First posted to my Zaadz/Gaia blog Feb 23rd, 2007
Remember These?
In Evelyn’s Zaadzblog for yesterday (Feb. 22nd) she quotes Lama Surya Das also quoting Trungpa Rinpoche as saying;
”Renunciation means to let go of holding back. Can we let go of holding back? Can we relinquish our fears and defenses?”
Holding back is all the hypnotically enmeshed activity of the Imaginary Self, the entirely mental conflation we have throughout the memory of this, and possibly many, lifetimes assumed to be what we are. Although That which we truly are is infact entirely surrounding and penetrating everything that appears as the content of the mind and senses, we none-the-less feel hemmed in by “reality,” what Eckhart Tolle calls our life situation. We are actually in a chronic posture of clenching onto what is actually and totally a dream.
If you’re of a certain age, perhaps you remember the fairs or carnivals at your school or church, where for a dime or so you could take part in contests requiring questionable skill, for success in which you were gifted with cheezy treasures, prominent among which were the ever-daunting Chinese Finger-cuffs (Dun-Dun-Dun). The thing with these classy little products of some sweatshop in the Far East was that you’d stick a finger from each hand in one end of the little woven tube, and when you’d pull on it hard enough it’d grip the fingers with enough force to dislocate yer dang knuckles. And you could do what you wanted, twist the fingers, shake ’em, whatever, but as long as you kept pulling, you were trapped.
That’s how it is with this clenching that keeps the small self firmly ensconced front and center in our experience. So someone comes along and tells you that you don’t have to stay in states shot through and through with the quality of unsatisfactoriness, which is seemingly ever-recurrent suffering. Or, perhaps they come from a perspective a few notches down and say that the suffering will go away when you meet all your desires (say, through the Law of Attraction(R)…). But whatever catches your attention, the Who-You-Think-You-Are starts out making efforts to get out of your traps in life. There follow the inevitable seminars, workshops, retreats, visualizations, affirmations, yoga intensives, trips to the Spiritual Bookstore, cleansings, rolfings, dietary regimens, and of course lashings of meditations. Still, no matter what you try, the unsatisfactoriness persists relentlessly, in fact seems to increase the harder you try, the more you mind your P’s and Q’s.
With the Finger-Cuffs, the trick was to relax, even push in a little, and then to gently ease out of the suckers.
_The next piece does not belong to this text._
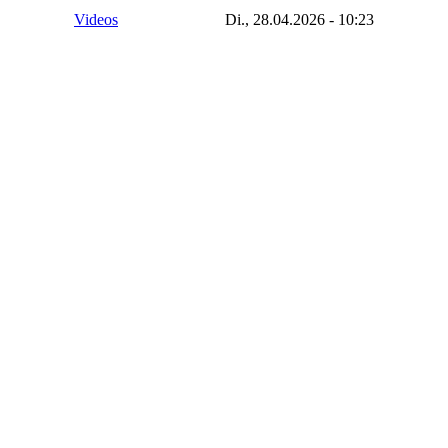
Videos
Di., 28.04.2026 - 10:23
Basically the same thing applies to easing out of the Ego, you just have to let go. I have found this greatly aided by something that Adyashanti’s teacher, Arvis Justi, told him – (hopefully not paraphrasing too much) “Every ego has it’s dance, and it’s just going to dance it out to the end.” Gradually it begins to dawn that there really are no mistakes, every move that presents itself can be followed in the trust that either it’s the right one, or is a brilliant “mistake” that will lead to the perfect, required learning. Things seem to lighten up. People are less threatening, and you’re less inclined to lock horns or hold energy with them. They even kinda seem lovable, not necessarily because you have any liking for them at all.
You may notice that you stop taking yourself so seriously, or not. But one day, the idea that the Imaginary Self is exactly that, an illusion through and through, may become more than theoretical. That which you truly are may, as it is innately suited to do, sees clearly and directly that there was never anybody home. We find only ease and peacefulness at the center, our heart breaks open with the realization, and we no longer have to hold anything back.
You finessed your way out of the finger-cuffs.